Ce manque de données a un impact significatif sur la position de Taiwan dans ces indices. Par exemple, le rapport d'Oxford Insights met en évidence un déficit majeur dans la préparation de Taiwan à l'IA en ce qui concerne la législation sur la protection des données et la vie privée. Dans cette sous-catégorie spécifique, la Chine est classée première, tandis que Taïwan se situe près du bas, au 140e rang.
Mais un examen plus approfondi du paysage réglementaire national de Taïwan montre le contraire. Taïwan dispose d'une loi complète sur la protection des données personnelles (PDPA), qui a été promulguée pour la première fois en 1995 et a subi plusieurs amendements. Bien qu'il reste encore du travail à faire pour l'affiner, la PDPA définit clairement les exigences relatives à la collecte, au traitement et à l'utilisation des données personnelles par les agences gouvernementales et les organisations non gouvernementales.
Pourquoi alors Taïwan obtient-il un score aussi bas dans cette sous-catégorie ? En raison d'un manque de données pertinentes. Cela souligne les implications de l'omission de Taïwan dans les bases de données de l'ONU et les lacunes de données qui en résultent.
L'omission systématique des données de Taiwan dans les indices et bases de données mondiaux est une forme d'injustice en matière de données qui déforme la représentation de ses défis et de ses réalisations. Cette injustice a des conséquences considérables, car elle entrave la capacité de Taiwan à participer au débat mondial et à la prise de décision sur des questions cruciales.

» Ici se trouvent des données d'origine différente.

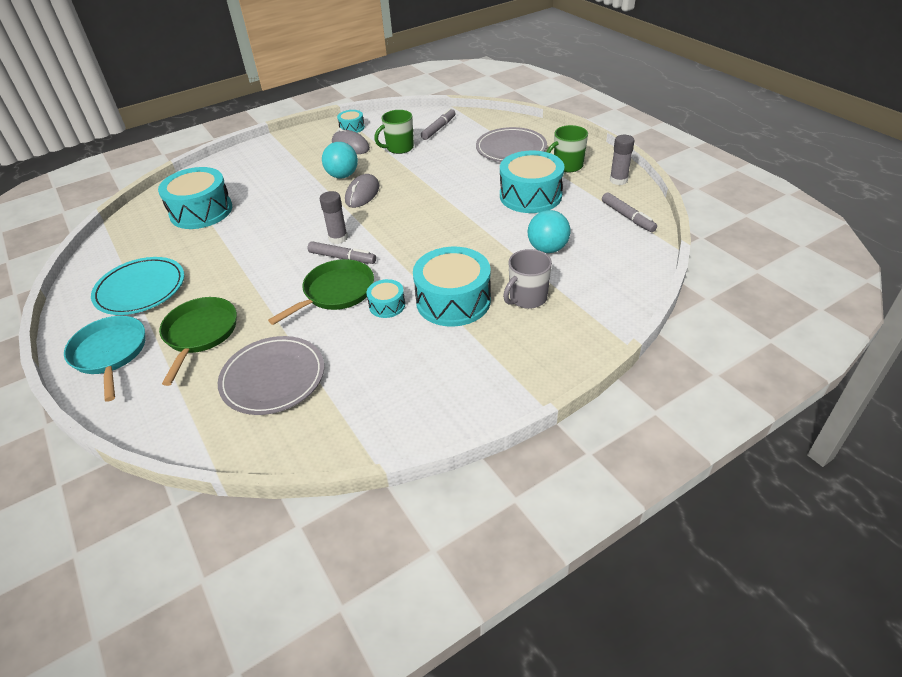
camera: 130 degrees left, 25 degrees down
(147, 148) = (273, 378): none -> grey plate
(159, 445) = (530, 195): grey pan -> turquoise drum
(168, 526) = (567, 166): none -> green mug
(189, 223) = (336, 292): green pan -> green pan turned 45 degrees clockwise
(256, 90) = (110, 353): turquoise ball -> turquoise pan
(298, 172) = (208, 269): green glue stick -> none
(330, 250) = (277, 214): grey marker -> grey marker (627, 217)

L’exclusion de Taïwan de l’Organisation mondiale de la santé (OMS) pendant la pandémie de COVID-19 est un autre exemple frappant. Malgré sa gestion exemplaire de la crise, Taïwan n’a pas été en mesure de partager ses expériences et son expertise avec la communauté internationale par le biais de la plateforme de l’OMS. Cet isolement sanitaire a non seulement privé d’autres nations d’informations précieuses, mais a également limité l’accès de Taïwan à des informations et des ressources en temps opportun, mettant potentiellement en péril le bien-être de ses plus de 23 millions de citoyens.
De même, dans le contexte du développement de l’IA, le manque de données précises et complètes sur les capacités et les contributions de Taïwan peut conduire à une compréhension faussée du paysage mondial de l’IA. En tant que force centrale dans la chaîne d’approvisionnement de l’IA, l’exclusion de Taïwan des évaluations mondiales peut se traduire par des occasions manquées de collaboration, de partage des connaissances et de prise de décision inclusive sur l’avenir de l’IA.